Items from a dataset:
★ ★ ★ ★ ★ ★ ★
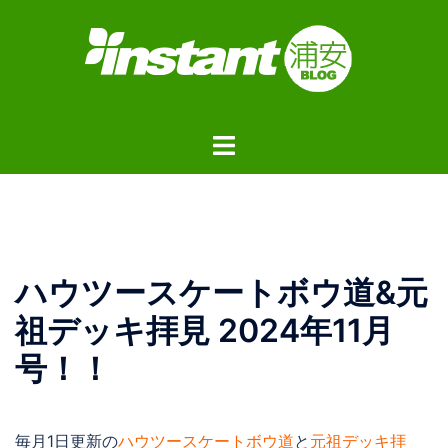
コ
ン
テ
ン
ツ
ト
へ
グ
ス
ル
キ
メ
ッ
ニ
プ
ュ
ハウツースケートボウ道&元
ー
祖デッキ拝見 2024年11月
号！！
毎月1日更新の
ハウツースケートボウ道
と
元祖デッキ拝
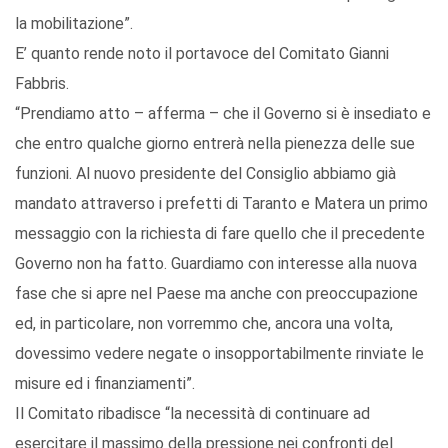
la mobilitazione”.
E’ quanto rende noto il portavoce del Comitato Gianni
Fabbris.
“Prendiamo atto – afferma – che il Governo si è insediato e
che entro qualche giorno entrerà nella pienezza delle sue
funzioni. Al nuovo presidente del Consiglio abbiamo già
mandato attraverso i prefetti di Taranto e Matera un primo
messaggio con la richiesta di fare quello che il precedente
Governo non ha fatto. Guardiamo con interesse alla nuova
fase che si apre nel Paese ma anche con preoccupazione
ed, in particolare, non vorremmo che, ancora una volta,
dovessimo vedere negate o insopportabilmente rinviate le
misure ed i finanziamenti”.
Il Comitato ribadisce “la necessità di continuare ad
esercitare il massimo della pressione nei confronti del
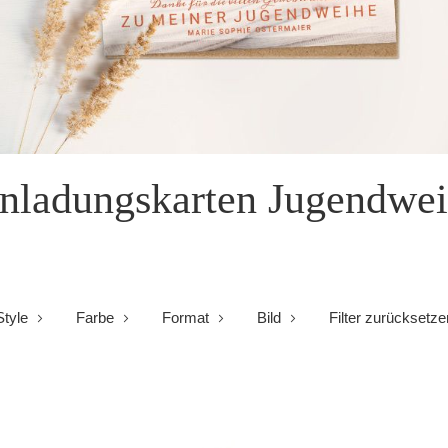
nladungskarten Jugendwe
Style
Farbe
Format
Bild
Filter zurücksetze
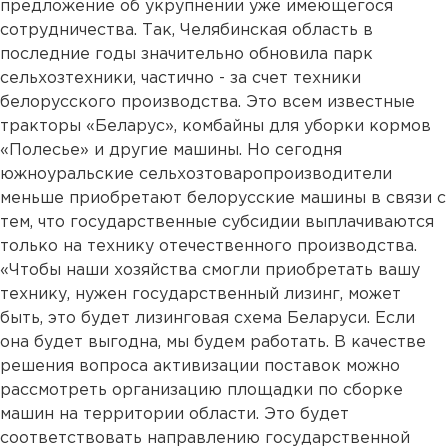
предложение об укрупнении уже имеющегося
сотрудничества. Так, Челябинская область в
последние годы значительно обновила парк
сельхозтехники, частично - за счет техники
белорусского производства. Это всем известные
тракторы «Беларус», комбайны для уборки кормов
«Полесье» и другие машины. Но сегодня
южноуральские сельхозтоваропроизводители
меньше приобретают белорусские машины в связи с
тем, что государственные субсидии выплачиваются
только на технику отечественного производства.
«Чтобы наши хозяйства смогли приобретать вашу
технику, нужен государственный лизинг, может
быть, это будет лизинговая схема Беларуси. Если
она будет выгодна, мы будем работать. В качестве
решения вопроса активизации поставок можно
рассмотреть организацию площадки по сборке
машин на территории области. Это будет
соответствовать направлению государственной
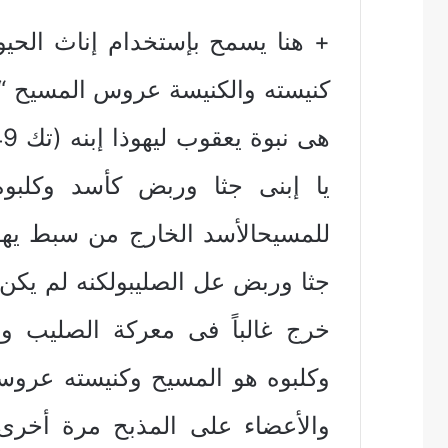
+ هنا يسمح بإستخدام إناث الحيو
يا إبنى جثا وربض كأسد وكلبوه
للمسيحالأسد الخارج من سبط يهوذا
جثا وربض عل الصليبولكنه لم يك
خرج غالباً فى معركة الصليب و
وكلبوه هو المسيح وكنيسته عروسه
والأعضاء على المذبح مرة أخرى 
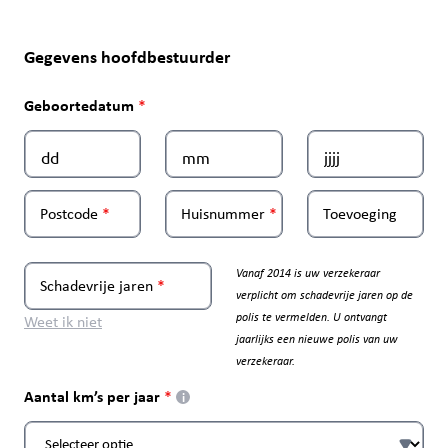
Gegevens hoofdbestuurder
Geboortedatum
Postcode
Huisnummer
Toevoeging
Vanaf 2014 is uw verzekeraar
Schadevrije jaren
verplicht om schadevrije jaren op de
polis te vermelden. U ontvangt
Weet ik niet
jaarlijks een nieuwe polis van uw
verzekeraar.
Aantal km’s per jaar
i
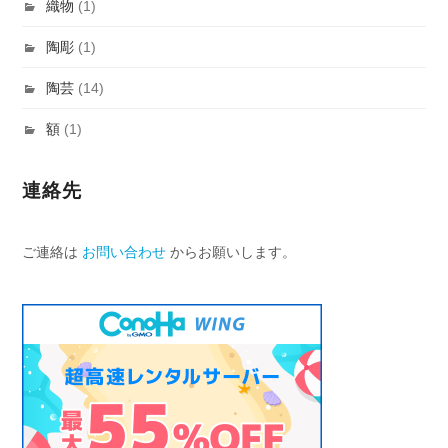
織物
(1)
陶彫
(1)
陶芸
(14)
額
(1)
連絡先
ご連絡は
お問い合わせ
からお願いします。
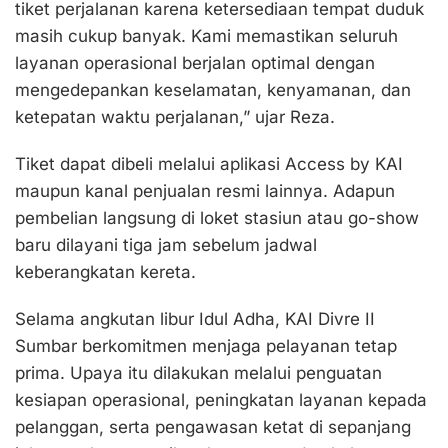
tiket perjalanan karena ketersediaan tempat duduk
masih cukup banyak. Kami memastikan seluruh
layanan operasional berjalan optimal dengan
mengedepankan keselamatan, kenyamanan, dan
ketepatan waktu perjalanan,” ujar Reza.
Tiket dapat dibeli melalui aplikasi Access by KAI
maupun kanal penjualan resmi lainnya. Adapun
pembelian langsung di loket stasiun atau go-show
baru dilayani tiga jam sebelum jadwal
keberangkatan kereta.
Selama angkutan libur Idul Adha, KAI Divre II
Sumbar berkomitmen menjaga pelayanan tetap
prima. Upaya itu dilakukan melalui penguatan
kesiapan operasional, peningkatan layanan kepada
pelanggan, serta pengawasan ketat di sepanjang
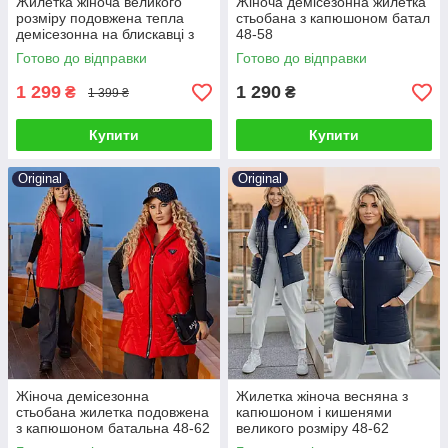
Жилетка жіноча великого
Жіноча демісезонна жилетка
розміру подовжена тепла
стьобана з капюшоном батал
демісезонна на блискавці з
48-58
капюшоном на синтепоні 46-
Готово до відправки
Готово до відправки
60
1 299
1 290
₴
₴
1 399 ₴
Купити
Купити
Original
Original
Жіноча демісезонна
Жилетка жіноча весняна з
стьобана жилетка подовжена
капюшоном і кишенями
з капюшоном батальна 48-62
великого розміру 48-62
★ ★ ★ ★ ★ ★ ★
## YOUR ASSIGNMENT
Repeat the text of every record above line for line, leaving out the pictures.

## WRITTEN ANSWER
コ
ン
テ
ン
ツ
ト
へ
グ
ス
ル
キ
メ
ッ
ニ
プ
ュ
ハウツースケートボウ道&元
ー
祖デッキ拝見 2024年11月
号！！
毎月1日更新の
ハウツースケートボウ道
と
元祖デッキ拝
la mobilitazione”.
E’ quanto rende noto il portavoce del Comitato Gianni
Fabbris.
“Prendiamo atto – afferma – che il Governo si è insediato e
che entro qualche giorno entrerà nella pienezza delle sue
funzioni. Al nuovo presidente del Consiglio abbiamo già
mandato attraverso i prefetti di Taranto e Matera un primo
messaggio con la richiesta di fare quello che il precedente
Governo non ha fatto. Guardiamo con interesse alla nuova
fase che si apre nel Paese ma anche con preoccupazione
ed, in particolare, non vorremmo che, ancora una volta,
dovessimo vedere negate o insopportabilmente rinviate le
misure ed i finanziamenti”.
Il Comitato ribadisce “la necessità di continuare ad
esercitare il massimo della pressione nei confronti del
nladungskarten Jugendwe
Style
Farbe
Format
Bild
Filter zurücksetze
предложение об укрупнении уже имеющегося
сотрудничества. Так, Челябинская область в
последние годы значительно обновила парк
сельхозтехники, частично - за счет техники
белорусского производства. Это всем известные
тракторы «Беларус», комбайны для уборки кормов
«Полесье» и другие машины. Но сегодня
южноуральские сельхозтоваропроизводители
меньше приобретают белорусские машины в связи с
тем, что государственные субсидии выплачиваются
только на технику отечественного производства.
«Чтобы наши хозяйства смогли приобретать вашу
технику, нужен государственный лизинг, может
быть, это будет лизинговая схема Беларуси. Если
она будет выгодна, мы будем работать. В качестве
решения вопроса активизации поставок можно
рассмотреть организацию площадки по сборке
машин на территории области. Это будет
соответствовать направлению государственной
+ هنا يسمح بإستخدام إناث الحيو
يا إبنى جثا وربض كأسد وكلبوه
للمسيحالأسد الخارج من سبط يهوذا
جثا وربض عل الصليبولكنه لم يك
خرج غالباً فى معركة الصليب و
وكلبوه هو المسيح وكنيسته عروسه
والأعضاء على المذبح مرة أخرى 
Gegevens hoofdbestuurder
Geboortedatum
Postcode
Huisnummer
Toevoeging
Vanaf 2014 is uw verzekeraar
Schadevrije jaren
verplicht om schadevrije jaren op de
polis te vermelden. U ontvangt
Weet ik niet
jaarlijks een nieuwe polis van uw
verzekeraar.
Aantal km’s per jaar
i
織物
(1)
陶彫
(1)
陶芸
(14)
額
(1)
連絡先
ご連絡は
お問い合わせ
からお願いします。
tiket perjalanan karena ketersediaan tempat duduk
masih cukup banyak. Kami memastikan seluruh
layanan operasional berjalan optimal dengan
mengedepankan keselamatan, kenyamanan, dan
ketepatan waktu perjalanan,” ujar Reza.
Tiket dapat dibeli melalui aplikasi Access by KAI
maupun kanal penjualan resmi lainnya. Adapun
pembelian langsung di loket stasiun atau go-show
baru dilayani tiga jam sebelum jadwal
keberangkatan kereta.
Selama angkutan libur Idul Adha, KAI Divre II
Sumbar berkomitmen menjaga pelayanan tetap
prima. Upaya itu dilakukan melalui penguatan
kesiapan operasional, peningkatan layanan kepada
pelanggan, serta pengawasan ketat di sepanjang
Жилетка жіноча великого
Жіноча демісезонна жилетка
розміру подовжена тепла
стьобана з капюшоном батал
демісезонна на блискавці з
48-58
капюшоном на синтепоні 46-
Готово до відправки
Готово до відправки
60
1 299
1 290
₴
₴
1 399 ₴
Купити
Купити
Original
Original
Жіноча демісезонна
Жилетка жіноча весняна з
стьобана жилетка подовжена
капюшоном і кишенями
з капюшоном батальна 48-62
великого розміру 48-62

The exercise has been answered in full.